(Stored data entries)
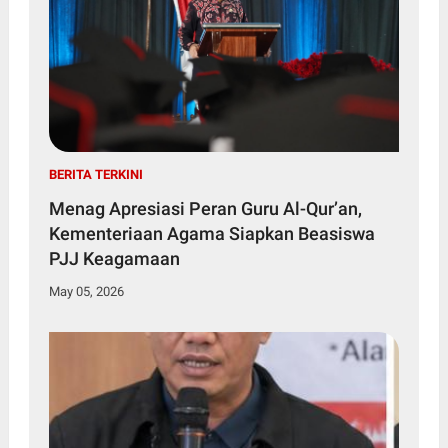
BERITA TERKINI
Menag Apresiasi Peran Guru Al-Qur’an,
Kementeriaan Agama Siapkan Beasiswa
PJJ Keagamaan
May 05, 2026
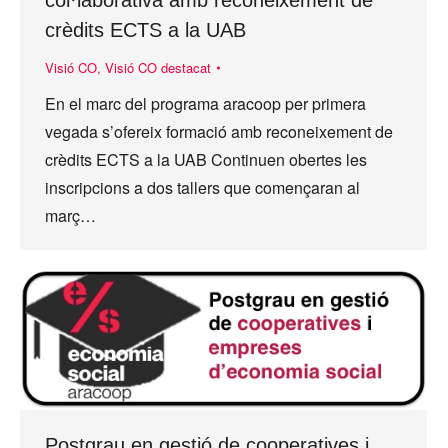
col·laborativa amb reconeixement de
crèdits ECTS a la UAB
Visió CO
,
Visió CO destacat
En el marc del programa aracoop per primera
vegada s’ofereix formació amb reconeixement de
crèdits ECTS a la UAB Continuen obertes les
inscripcions a dos tallers que començaran al
març…
Postgrau en gestió de cooperatives i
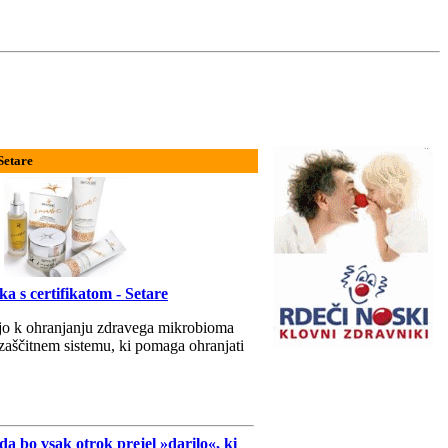
Setare
a s certifikatom - Setare
ajo k ohranjanju zdravega mikrobioma
aščitnem sistemu, ki pomaga ohranjati
bo vsak otrok prejel »darilo«, ki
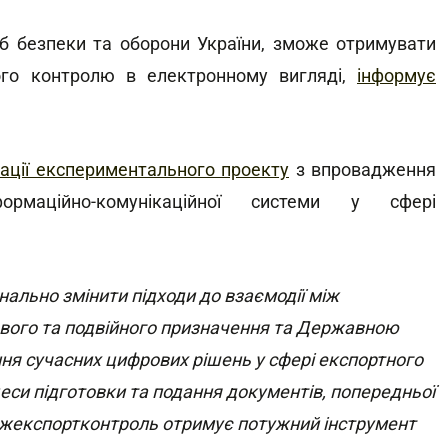
еб безпеки та оборони України, зможе отримувати
ого контролю в електронному вигляді,
інформує
ації експериментального проекту
з впровадження
ормаційно-комунікаційної системи у сфері
ально змінити підходи до взаємодії між
ового та подвійного призначення та Державною
я сучасних цифрових рішень у сфері експортного
еси підготовки та подання документів, попередньої
Держекспортконтроль отримує потужний інструмент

Activity: Identify every line in the data above that contains the word "сфері", and copy each of those lines in full.

Output:
ормаційно-комунікаційної системи у сфері
я сучасних цифрових рішень у сфері експортного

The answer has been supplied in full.